Во сне она осталась одна. В пустом, сюрреалистическом парке. Она-ребенок встала, пошла к дому. Дверь была открыта, крысы исчезли, только паутина, грязь, тюбики с масляной краской и одежда, идеально сложенная в стопки. Она узнала платьице Лукреции, белое с красными вишенками. Она приказала своим ногам вывести ее из дома, но ноги шли вперед, в комнату Дэнни. Дверь была плотно закрыта. Другие — нет. Другие распахнуты, а вокруг гулял враждебный ветер, поднимая пыль, танцующую в воздухе и царапающую глаза. Воняло ржаным виски. Воняло сексом. Воняло мочой. Ноги привели Алису к двери, в которую рвался ветер, словно намереваясь выломать ее из петель. Визгливый свист воздуха, проникающего сквозь щели косяков, походил на блеяние баранов, с которых сдирают шкуру. Потом ручка опустилась, и дверь открылась. На Алису смотрел черный кролик ростом с человека, как тот старик. С губ его стекала вязкая вонючая слюна, лапы были загнуты и светились красным. Ноги Алисы вросли в пол. Она опустила глаза. Трава. Трава, перебравшись через окно, протянула свои зеленые когти и теперь опутывала ей щиколотки.
Кролик указал ей на картину. На ней все так же двигались тучи, грубо сталкиваясь в небе. Но на тучах… на тучах Алиса увидела Лукрецию, и Дарио, и Филиппо, и Франческо, и Луку, и других детей с оторванными конечностями. И на их останках — черные кролики. Они пожирали их, уткнувшись мордами, разрывали плоть.
— Мы все черные. Все дети. Белый Кролик — хищник. Мы все хищники. Не лезь не в свои дела, Алиса, оставь это. Иначе тебя всю съедят. Правда.

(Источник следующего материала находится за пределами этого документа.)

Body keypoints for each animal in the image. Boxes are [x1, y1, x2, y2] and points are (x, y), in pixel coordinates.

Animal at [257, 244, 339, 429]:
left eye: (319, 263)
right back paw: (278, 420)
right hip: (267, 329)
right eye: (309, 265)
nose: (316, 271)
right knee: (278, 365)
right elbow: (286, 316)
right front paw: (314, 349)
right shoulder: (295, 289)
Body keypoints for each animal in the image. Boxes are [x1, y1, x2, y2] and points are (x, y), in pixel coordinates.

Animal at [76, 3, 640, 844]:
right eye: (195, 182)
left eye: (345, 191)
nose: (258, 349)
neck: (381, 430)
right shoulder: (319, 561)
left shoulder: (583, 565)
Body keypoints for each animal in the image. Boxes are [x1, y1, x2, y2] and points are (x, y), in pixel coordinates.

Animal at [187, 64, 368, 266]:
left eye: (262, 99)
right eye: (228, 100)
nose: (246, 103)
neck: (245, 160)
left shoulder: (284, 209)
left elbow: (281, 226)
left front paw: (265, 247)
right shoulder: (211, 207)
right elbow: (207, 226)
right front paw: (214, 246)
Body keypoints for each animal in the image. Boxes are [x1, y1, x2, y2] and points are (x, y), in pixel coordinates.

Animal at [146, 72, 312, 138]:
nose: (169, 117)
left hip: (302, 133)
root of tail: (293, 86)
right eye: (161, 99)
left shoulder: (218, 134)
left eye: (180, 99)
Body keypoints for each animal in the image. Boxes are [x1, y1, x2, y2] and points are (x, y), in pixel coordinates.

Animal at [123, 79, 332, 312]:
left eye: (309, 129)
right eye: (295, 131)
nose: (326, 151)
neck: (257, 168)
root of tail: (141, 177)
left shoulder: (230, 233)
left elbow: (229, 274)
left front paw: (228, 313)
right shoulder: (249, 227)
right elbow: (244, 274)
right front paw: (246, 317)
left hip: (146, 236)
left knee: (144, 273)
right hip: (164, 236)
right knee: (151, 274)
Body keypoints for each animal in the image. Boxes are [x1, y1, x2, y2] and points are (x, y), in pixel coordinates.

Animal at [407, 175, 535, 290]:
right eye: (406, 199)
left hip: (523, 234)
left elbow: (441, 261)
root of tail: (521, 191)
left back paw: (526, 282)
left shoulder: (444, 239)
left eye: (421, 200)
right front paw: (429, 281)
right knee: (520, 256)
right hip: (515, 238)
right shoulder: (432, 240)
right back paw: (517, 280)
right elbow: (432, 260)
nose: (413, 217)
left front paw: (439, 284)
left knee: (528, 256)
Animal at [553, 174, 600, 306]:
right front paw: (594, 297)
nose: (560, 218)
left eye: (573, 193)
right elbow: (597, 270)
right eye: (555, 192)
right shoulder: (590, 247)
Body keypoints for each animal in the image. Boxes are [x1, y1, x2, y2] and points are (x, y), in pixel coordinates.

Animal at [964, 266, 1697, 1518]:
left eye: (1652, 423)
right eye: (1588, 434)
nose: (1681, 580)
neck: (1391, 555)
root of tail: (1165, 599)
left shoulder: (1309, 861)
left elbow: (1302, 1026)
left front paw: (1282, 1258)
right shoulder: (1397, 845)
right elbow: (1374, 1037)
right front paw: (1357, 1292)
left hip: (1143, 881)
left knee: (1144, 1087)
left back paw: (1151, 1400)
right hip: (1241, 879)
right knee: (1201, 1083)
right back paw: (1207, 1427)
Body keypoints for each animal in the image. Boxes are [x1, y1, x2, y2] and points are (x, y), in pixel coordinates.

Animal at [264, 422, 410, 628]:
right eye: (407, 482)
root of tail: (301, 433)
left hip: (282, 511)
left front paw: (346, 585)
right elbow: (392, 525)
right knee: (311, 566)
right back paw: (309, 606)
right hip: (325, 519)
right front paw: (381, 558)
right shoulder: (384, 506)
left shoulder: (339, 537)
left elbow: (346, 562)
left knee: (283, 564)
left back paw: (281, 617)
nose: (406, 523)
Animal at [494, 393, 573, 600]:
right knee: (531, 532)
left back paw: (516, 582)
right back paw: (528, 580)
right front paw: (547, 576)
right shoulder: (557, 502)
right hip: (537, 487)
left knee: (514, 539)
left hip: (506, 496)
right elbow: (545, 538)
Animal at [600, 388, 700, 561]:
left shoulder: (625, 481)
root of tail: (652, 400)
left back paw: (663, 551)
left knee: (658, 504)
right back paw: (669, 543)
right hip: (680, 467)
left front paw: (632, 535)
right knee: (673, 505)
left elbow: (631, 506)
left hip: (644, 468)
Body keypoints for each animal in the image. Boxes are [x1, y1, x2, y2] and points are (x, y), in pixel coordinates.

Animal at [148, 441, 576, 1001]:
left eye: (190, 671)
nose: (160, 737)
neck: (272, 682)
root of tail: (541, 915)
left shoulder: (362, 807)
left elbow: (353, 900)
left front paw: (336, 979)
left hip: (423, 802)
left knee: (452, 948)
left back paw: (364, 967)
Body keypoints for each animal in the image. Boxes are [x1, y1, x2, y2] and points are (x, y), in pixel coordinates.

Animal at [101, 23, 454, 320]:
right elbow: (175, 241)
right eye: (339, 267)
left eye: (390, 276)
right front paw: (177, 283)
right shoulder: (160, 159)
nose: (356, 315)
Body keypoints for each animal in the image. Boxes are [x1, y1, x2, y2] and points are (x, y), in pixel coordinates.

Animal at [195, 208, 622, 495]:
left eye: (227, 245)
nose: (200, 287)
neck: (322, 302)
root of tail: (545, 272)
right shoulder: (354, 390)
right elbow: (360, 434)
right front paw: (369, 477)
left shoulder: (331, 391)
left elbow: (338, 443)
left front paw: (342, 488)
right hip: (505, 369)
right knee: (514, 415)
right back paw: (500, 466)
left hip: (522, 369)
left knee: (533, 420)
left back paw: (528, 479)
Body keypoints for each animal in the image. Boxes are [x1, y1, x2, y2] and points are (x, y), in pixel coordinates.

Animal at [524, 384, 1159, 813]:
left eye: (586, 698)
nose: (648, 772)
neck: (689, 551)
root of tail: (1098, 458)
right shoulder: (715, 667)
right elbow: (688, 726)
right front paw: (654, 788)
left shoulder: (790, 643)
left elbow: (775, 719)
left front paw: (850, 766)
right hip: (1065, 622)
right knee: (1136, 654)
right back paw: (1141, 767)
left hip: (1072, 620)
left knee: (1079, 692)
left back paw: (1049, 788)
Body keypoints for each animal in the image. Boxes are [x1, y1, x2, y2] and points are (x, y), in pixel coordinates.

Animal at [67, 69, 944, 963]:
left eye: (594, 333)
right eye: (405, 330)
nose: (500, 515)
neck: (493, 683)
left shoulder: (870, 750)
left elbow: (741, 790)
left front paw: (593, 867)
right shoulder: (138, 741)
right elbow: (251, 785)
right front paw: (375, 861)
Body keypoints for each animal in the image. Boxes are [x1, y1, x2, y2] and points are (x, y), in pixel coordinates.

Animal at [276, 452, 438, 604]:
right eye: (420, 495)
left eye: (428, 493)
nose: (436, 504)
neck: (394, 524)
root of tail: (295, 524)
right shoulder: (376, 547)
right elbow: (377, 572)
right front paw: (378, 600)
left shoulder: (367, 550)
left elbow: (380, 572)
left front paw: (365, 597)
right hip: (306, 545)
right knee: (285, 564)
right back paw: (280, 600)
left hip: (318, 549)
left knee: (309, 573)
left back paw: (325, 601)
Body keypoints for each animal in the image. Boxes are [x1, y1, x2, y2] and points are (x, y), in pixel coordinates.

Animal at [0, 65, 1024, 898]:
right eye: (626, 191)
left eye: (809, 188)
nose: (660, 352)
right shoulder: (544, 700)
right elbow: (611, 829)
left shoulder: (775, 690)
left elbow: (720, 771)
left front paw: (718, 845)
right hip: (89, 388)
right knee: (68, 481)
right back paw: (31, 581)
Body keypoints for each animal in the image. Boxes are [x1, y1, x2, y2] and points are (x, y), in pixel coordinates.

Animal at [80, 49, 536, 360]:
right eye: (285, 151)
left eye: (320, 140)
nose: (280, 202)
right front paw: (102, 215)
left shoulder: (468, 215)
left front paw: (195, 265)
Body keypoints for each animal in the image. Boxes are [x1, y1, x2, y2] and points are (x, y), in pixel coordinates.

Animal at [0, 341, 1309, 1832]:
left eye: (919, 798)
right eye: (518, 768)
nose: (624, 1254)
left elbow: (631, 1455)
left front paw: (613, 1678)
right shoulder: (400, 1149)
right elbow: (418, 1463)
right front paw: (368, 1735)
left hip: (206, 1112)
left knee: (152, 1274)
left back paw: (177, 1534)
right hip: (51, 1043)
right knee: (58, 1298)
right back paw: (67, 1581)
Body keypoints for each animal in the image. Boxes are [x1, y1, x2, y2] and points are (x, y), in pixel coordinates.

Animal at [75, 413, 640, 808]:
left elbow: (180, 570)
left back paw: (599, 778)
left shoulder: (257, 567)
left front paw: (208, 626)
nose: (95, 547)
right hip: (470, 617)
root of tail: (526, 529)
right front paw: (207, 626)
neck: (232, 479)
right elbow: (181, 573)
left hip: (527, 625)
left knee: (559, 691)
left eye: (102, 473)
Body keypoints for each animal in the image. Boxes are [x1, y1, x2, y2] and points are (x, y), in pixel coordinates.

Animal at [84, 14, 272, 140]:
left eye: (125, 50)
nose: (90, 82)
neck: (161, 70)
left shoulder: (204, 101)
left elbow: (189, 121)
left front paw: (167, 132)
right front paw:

Потом большой кролик протянул к картине лапу, просунул ее внутрь и шагнул прямо в полотно. Вцепился в оторванную руку, вырвал ее из сжатой челюсти одного из своих черных детей. Маленький кролик завизжал оттого, что у него украли еду. Завизжал, как птенчик в гнезде, у которого отобрали червяка. Большой кролик поднес истекающую кровью руку к пасти, Алиса увидела, что рука была реального человеческого размера. Все было слишком — в самом деле слишком — настоящим. Кролик впился в руку зубами и вырвал кусок.
Только сейчас она закричала. И проснулась.
Прошло всего пятнадцать проклятых минут, с тех пор как она выключила свет. В тот день она не хотела умирать.
Постель промокла от пота. И горячей мочи.
9 мая 2006 года, 23.00
Тюремная психиатрическая клиника Реджио-Эмилии
Успокаивающее не успокаивает. Помрачает рассудок и забирает силы, необходимые для сопротивления галлюцинациям. Дэнни уже не осознает, закрыты у него глаза или открыты. Осознает только то, что видит: резню.
Во время ужина он схлопотал вторую инъекцию.
В теленовостях говорили о Дарио.
В теленовостях показывали реку.
И вдалеке он увидел его: свой дом. Дом — мало интересующая людей деталь.
— Смотрите туда, смотрите туда-а-а-а! — закричал он, и все ждали следующую фразу-рифму.
Но ее не последовало. Дэнни закричал своим омерзительным воплем. Стал беспокойным. Как обычно, Святой положил конец припадку. И все остальные приступили к еде. Ритмично и монотонно жуя, остальные забыли думать об ужасе, неудержимой силе бренного существования. Никогда нельзя напоминать неустойчивому мозгу о власти хаоса. Никогда. Для этого есть санитары — чинить пробоины в плотинах жизни.